Seus planos conjuntos podem incluir ameaças às cadeias de suprimentos globais que estão se abrindo o ano todo na calota polar derretida; realização de missões de vigilância e presença em todo o Oceano Ártico; ganhar valiosa experiência tática, incluindo coordenação com operações de subsuperfície por submarinos de ataque de propulsão nuclear chineses e russos; e empurrar as reivindicações territoriais russas para a exploração de petróleo e gás em zonas contestadas.
O que deve fazer a NATO? Uma nova estratégia para o Ártico deverá assentar em quatro pilares.
Primeiro, a aliança deve aproveitar o fato de ter adicionado duas novas nações com experiência significativa no Ártico.

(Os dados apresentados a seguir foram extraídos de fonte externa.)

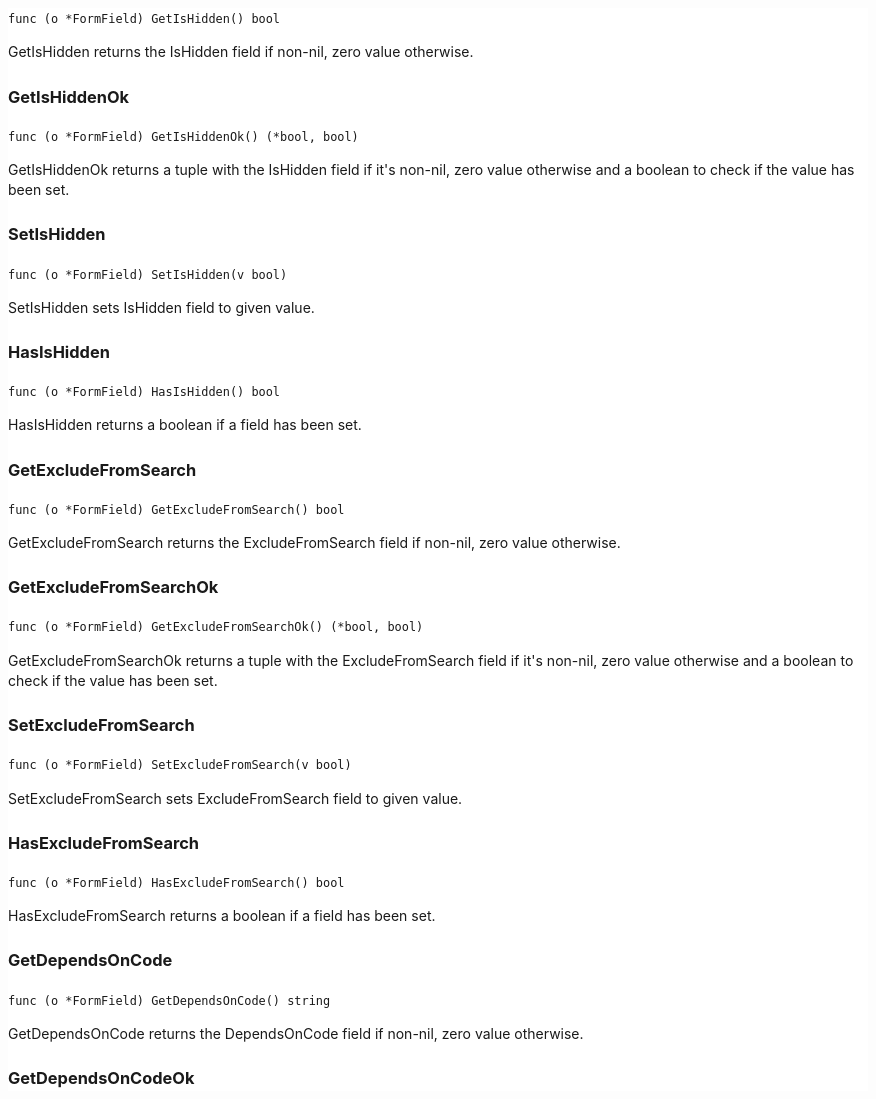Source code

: `func (o *FormField) GetIsHidden() bool`

GetIsHidden returns the IsHidden field if non-nil, zero value otherwise.

### GetIsHiddenOk

`func (o *FormField) GetIsHiddenOk() (*bool, bool)`

GetIsHiddenOk returns a tuple with the IsHidden field if it's non-nil, zero value otherwise
and a boolean to check if the value has been set.

### SetIsHidden

`func (o *FormField) SetIsHidden(v bool)`

SetIsHidden sets IsHidden field to given value.

### HasIsHidden

`func (o *FormField) HasIsHidden() bool`

HasIsHidden returns a boolean if a field has been set.

### GetExcludeFromSearch

`func (o *FormField) GetExcludeFromSearch() bool`

GetExcludeFromSearch returns the ExcludeFromSearch field if non-nil, zero value otherwise.

### GetExcludeFromSearchOk

`func (o *FormField) GetExcludeFromSearchOk() (*bool, bool)`

GetExcludeFromSearchOk returns a tuple with the ExcludeFromSearch field if it's non-nil, zero value otherwise
and a boolean to check if the value has been set.

### SetExcludeFromSearch

`func (o *FormField) SetExcludeFromSearch(v bool)`

SetExcludeFromSearch sets ExcludeFromSearch field to given value.

### HasExcludeFromSearch

`func (o *FormField) HasExcludeFromSearch() bool`

HasExcludeFromSearch returns a boolean if a field has been set.

### GetDependsOnCode

`func (o *FormField) GetDependsOnCode() string`

GetDependsOnCode returns the DependsOnCode field if non-nil, zero value otherwise.

### GetDependsOnCodeOk
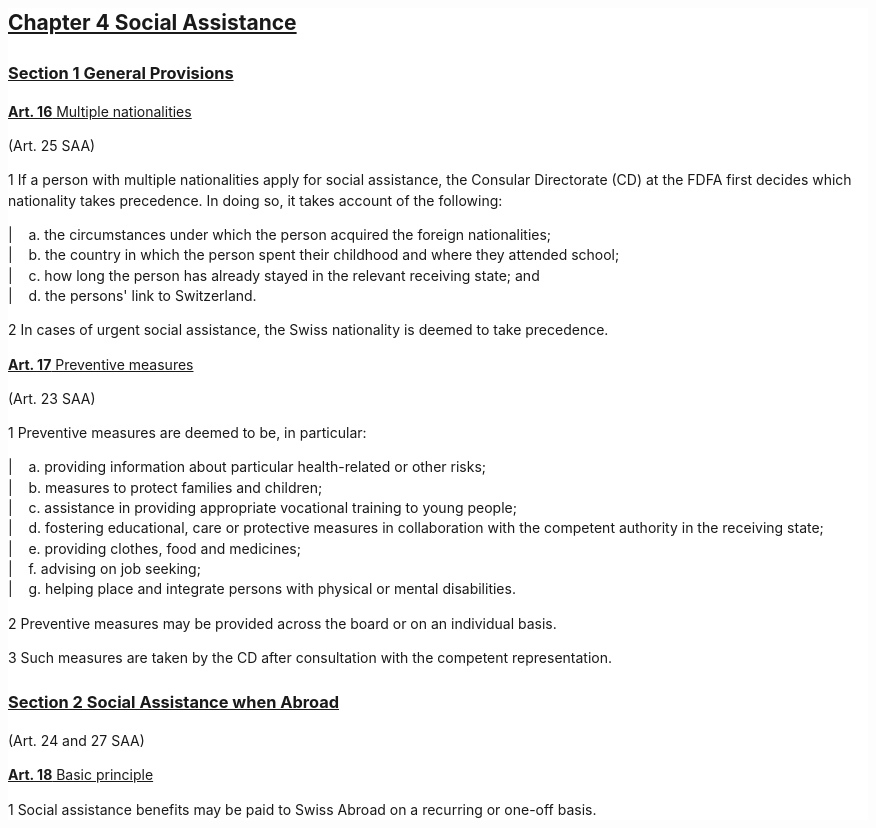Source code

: ## [Chapter 4 Social Assistance](https://www.fedlex.admin.ch/eli/cc/2015/654/en#tit_1/chap_4)

### [Section 1 General Provisions](https://www.fedlex.admin.ch/eli/cc/2015/654/en#tit_1/chap_4/sec_1)

[**Art. 16** Multiple nationalities](https://www.fedlex.admin.ch/eli/cc/2015/654/en#art_16) 

(Art. 25 SAA)

1 If a person with multiple nationalities apply for social assistance, the Consular Directorate (CD) at the FDFA first decides which nationality takes precedence. In doing so, it takes account of the following:


|    a. the circumstances under which the person acquired the foreign nationalities;  
|    b. the country in which the person spent their childhood and where they attended school;  
|    c. how long the person has already stayed in the relevant receiving state; and  
|    d. the persons' link to Switzerland.

2 In cases of urgent social assistance, the Swiss nationality is deemed to take precedence.

[**Art. 17** Preventive measures](https://www.fedlex.admin.ch/eli/cc/2015/654/en#art_17) 

(Art. 23 SAA)

1 Preventive measures are deemed to be, in particular:


|    a. providing information about particular health-related or other risks;  
|    b. measures to protect families and children;  
|    c. assistance in providing appropriate vocational training to young people;  
|    d. fostering educational, care or protective measures in collaboration with the competent authority in the receiving state;  
|    e. providing clothes, food and medicines;  
|    f. advising on job seeking;  
|    g. helping place and integrate persons with physical or mental disabilities.

2 Preventive measures may be provided across the board or on an individual basis.

3 Such measures are taken by the CD after consultation with the competent representation.

### [Section 2 Social Assistance when Abroad](https://www.fedlex.admin.ch/eli/cc/2015/654/en#tit_1/chap_4/sec_2)

(Art. 24 and 27 SAA)

[**Art. 18** Basic principle](https://www.fedlex.admin.ch/eli/cc/2015/654/en#art_18) 

1 Social assistance benefits may be paid to Swiss Abroad on a recurring or one-off basis.
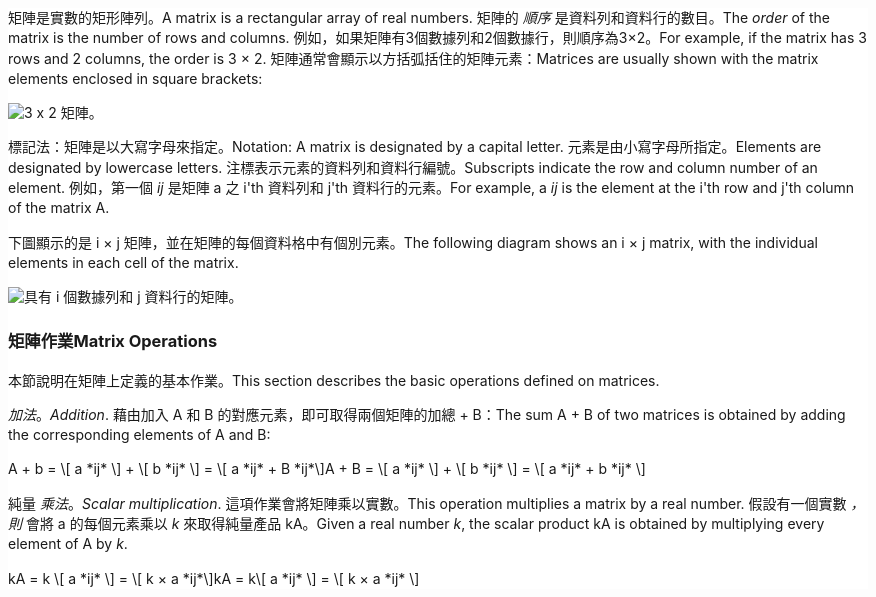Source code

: <span data-ttu-id="7f176-118">矩陣是實數的矩形陣列。</span><span class="sxs-lookup"><span data-stu-id="7f176-118">A matrix is a rectangular array of real numbers.</span></span> <span data-ttu-id="7f176-119">矩陣的 *順序* 是資料列和資料行的數目。</span><span class="sxs-lookup"><span data-stu-id="7f176-119">The *order* of the matrix is the number of rows and columns.</span></span> <span data-ttu-id="7f176-120">例如，如果矩陣有3個數據列和2個數據行，則順序為3×2。</span><span class="sxs-lookup"><span data-stu-id="7f176-120">For example, if the matrix has 3 rows and 2 columns, the order is 3 × 2.</span></span> <span data-ttu-id="7f176-121">矩陣通常會顯示以方括弧括住的矩陣元素：</span><span class="sxs-lookup"><span data-stu-id="7f176-121">Matrices are usually shown with the matrix elements enclosed in square brackets:</span></span>

![3 x 2 矩陣。](images/matrix01.png)

<span data-ttu-id="7f176-123">標記法：矩陣是以大寫字母來指定。</span><span class="sxs-lookup"><span data-stu-id="7f176-123">Notation: A matrix is designated by a capital letter.</span></span> <span data-ttu-id="7f176-124">元素是由小寫字母所指定。</span><span class="sxs-lookup"><span data-stu-id="7f176-124">Elements are designated by lowercase letters.</span></span> <span data-ttu-id="7f176-125">注標表示元素的資料列和資料行編號。</span><span class="sxs-lookup"><span data-stu-id="7f176-125">Subscripts indicate the row and column number of an element.</span></span> <span data-ttu-id="7f176-126">例如，第一個 *ij* 是矩陣 a 之 i'th 資料列和 j'th 資料行的元素。</span><span class="sxs-lookup"><span data-stu-id="7f176-126">For example, a *ij* is the element at the i'th row and j'th column of the matrix A.</span></span>

<span data-ttu-id="7f176-127">下圖顯示的是 i × j 矩陣，並在矩陣的每個資料格中有個別元素。</span><span class="sxs-lookup"><span data-stu-id="7f176-127">The following diagram shows an i × j matrix, with the individual elements in each cell of the matrix.</span></span>

![具有 i 個數據列和 j 資料行的矩陣。](images/matrix15.png)

### <a name="matrix-operations"></a><span data-ttu-id="7f176-129">矩陣作業</span><span class="sxs-lookup"><span data-stu-id="7f176-129">Matrix Operations</span></span>

<span data-ttu-id="7f176-130">本節說明在矩陣上定義的基本作業。</span><span class="sxs-lookup"><span data-stu-id="7f176-130">This section describes the basic operations defined on matrices.</span></span>

<span data-ttu-id="7f176-131">*加法*。</span><span class="sxs-lookup"><span data-stu-id="7f176-131">*Addition*.</span></span> <span data-ttu-id="7f176-132">藉由加入 A 和 B 的對應元素，即可取得兩個矩陣的加總 + B：</span><span class="sxs-lookup"><span data-stu-id="7f176-132">The sum A + B of two matrices is obtained by adding the corresponding elements of A and B:</span></span>

<dl> <span data-ttu-id="7f176-133">A + b = \[ a *ij* \]  +  \[ b *ij* \]  =  \[ a *ij* + B *ij*\]</span><span class="sxs-lookup"><span data-stu-id="7f176-133">A + B = \[ a *ij* \] + \[ b *ij* \] = \[ a *ij* + b *ij* \]</span></span>
</dl>

<span data-ttu-id="7f176-134">純量 *乘法*。</span><span class="sxs-lookup"><span data-stu-id="7f176-134">*Scalar multiplication*.</span></span> <span data-ttu-id="7f176-135">這項作業會將矩陣乘以實數。</span><span class="sxs-lookup"><span data-stu-id="7f176-135">This operation multiplies a matrix by a real number.</span></span> <span data-ttu-id="7f176-136">假設有一個實數 *，則* 會將 a 的每個元素乘以 *k* 來取得純量產品 kA。</span><span class="sxs-lookup"><span data-stu-id="7f176-136">Given a real number *k*, the scalar product kA is obtained by multiplying every element of A by *k*.</span></span>

<dl> <span data-ttu-id="7f176-137">kA = k \[ a *ij* \]  =  \[ k × a *ij*\]</span><span class="sxs-lookup"><span data-stu-id="7f176-137">kA = k\[ a *ij* \] = \[ k × a *ij* \]</span></span>
</dl>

Suécia e Finlândia são membros do Conselho do Ártico, uma organização não governamental que se concentra em todos os aspectos do que os canadenses chamam de "Alto Norte". Ambos têm militares com profunda experiência operando em frio severo. A rápida integração das capacidades suecas e finlandesas e da sua influência política no Conselho do Árctico é fundamental.
Em seguida, vem a criação da capacidade de quebra de gelo de combate da aliança. Os EUA devem iniciar o programa Polar Security Cutter e considerar reequipar alguns dos contratorpedeiros da Marinha com cascos "endurecidos pelo gelo". Os canadenses, cujos gastos com defesa estão entre os mais baixos da Otan, precisam colocar recursos na capacidade marítima do Ártico. No mínimo, eles devem endurecer sua nova classe de 15 combatentes de superfície planejados.
Um terceiro elemento está na vigilância, treinamento e patrulhamento. Enquanto os países membros conduzem operações episódicas, eles devem começar a pensar no Ártico da mesma forma que pensam nos mares Mediterrâneo ou Báltico, onde há flotilhas permanentes prontas para conduzir um combate sustentado. A Otan deve realizar exercícios pelo menos anualmente, hospedados pela Noruega e pelo Canadá a partir de suas bases mais ao norte. A cobertura de satélite da região também precisa de melhorias.
Por último, a OTAN precisa de reformular os seus planos de contingência e exercícios de mesa. A aliança desenvolve e testa rotineiramente novas estratégias para proteger os Estados Bálticos e a Polônia da Rússia; precisa de o fazer para as contingências do Ártico. Sei, por experiência própria, que são necessários anos para que esses planos de defesa sejam desenvolvidos, examinados e aprovados.
Quando eu era comandante militar da OTAN há uma década e levantava minhas preocupações no Ártico com canadenses seniores, eles me diziam para relaxar, que era "Alto Norte, mas baixa tensão". Um deles brincou que, se os russos atacassem o Canadá através do Ártico, "acabaríamos realizando busca e resgate neles". Talvez. Mas isso foi bem antes da invasão da Ucrânia por Putin e sua investida em quebra-gelos de combate. As capacidades da Rússia no Ártico não são mais uma linha de força.